- _Records for this exercise_:
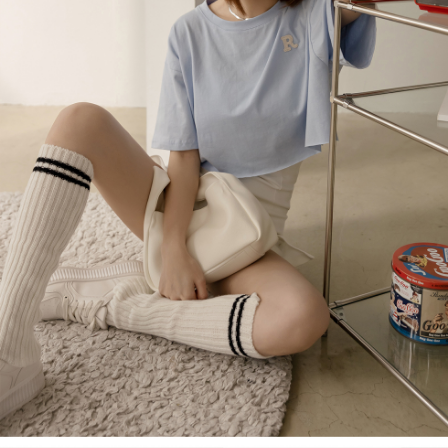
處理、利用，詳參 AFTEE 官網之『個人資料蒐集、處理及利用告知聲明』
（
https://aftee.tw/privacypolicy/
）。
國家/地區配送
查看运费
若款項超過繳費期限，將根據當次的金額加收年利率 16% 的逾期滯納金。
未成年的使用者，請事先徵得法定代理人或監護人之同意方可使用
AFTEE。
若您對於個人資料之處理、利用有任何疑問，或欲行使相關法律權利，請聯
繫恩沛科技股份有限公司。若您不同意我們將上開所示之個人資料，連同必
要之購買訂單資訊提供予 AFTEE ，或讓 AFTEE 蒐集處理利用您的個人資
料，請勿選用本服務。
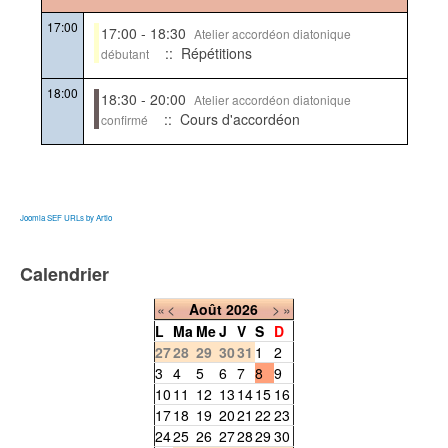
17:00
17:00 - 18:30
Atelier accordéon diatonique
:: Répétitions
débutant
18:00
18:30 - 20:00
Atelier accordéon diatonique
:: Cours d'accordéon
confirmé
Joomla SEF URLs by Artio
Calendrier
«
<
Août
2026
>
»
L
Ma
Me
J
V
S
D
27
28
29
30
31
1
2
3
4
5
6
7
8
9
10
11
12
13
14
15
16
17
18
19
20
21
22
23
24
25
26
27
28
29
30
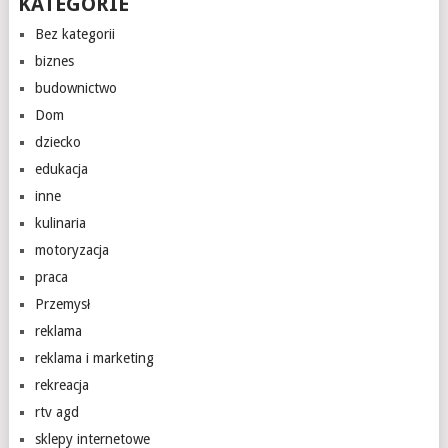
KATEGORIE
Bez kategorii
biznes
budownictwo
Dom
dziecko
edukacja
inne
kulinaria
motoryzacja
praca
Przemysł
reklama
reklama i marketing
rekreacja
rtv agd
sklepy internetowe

- _Exercise_: If the listing above includes images, copy every line of it exactly except those images.

- _Written reply_:
處理、利用，詳參 AFTEE 官網之『個人資料蒐集、處理及利用告知聲明』
（
https://aftee.tw/privacypolicy/
）。
國家/地區配送
查看运费
若款項超過繳費期限，將根據當次的金額加收年利率 16% 的逾期滯納金。
未成年的使用者，請事先徵得法定代理人或監護人之同意方可使用
AFTEE。
若您對於個人資料之處理、利用有任何疑問，或欲行使相關法律權利，請聯
繫恩沛科技股份有限公司。若您不同意我們將上開所示之個人資料，連同必
要之購買訂單資訊提供予 AFTEE ，或讓 AFTEE 蒐集處理利用您的個人資
料，請勿選用本服務。
17:00
17:00 - 18:30
Atelier accordéon diatonique
:: Répétitions
débutant
18:00
18:30 - 20:00
Atelier accordéon diatonique
:: Cours d'accordéon
confirmé
Joomla SEF URLs by Artio
Calendrier
«
<
Août
2026
>
»
L
Ma
Me
J
V
S
D
27
28
29
30
31
1
2
3
4
5
6
7
8
9
10
11
12
13
14
15
16
17
18
19
20
21
22
23
24
25
26
27
28
29
30
KATEGORIE
Bez kategorii
biznes
budownictwo
Dom
dziecko
edukacja
inne
kulinaria
motoryzacja
praca
Przemysł
reklama
reklama i marketing
rekreacja
rtv agd
sklepy internetowe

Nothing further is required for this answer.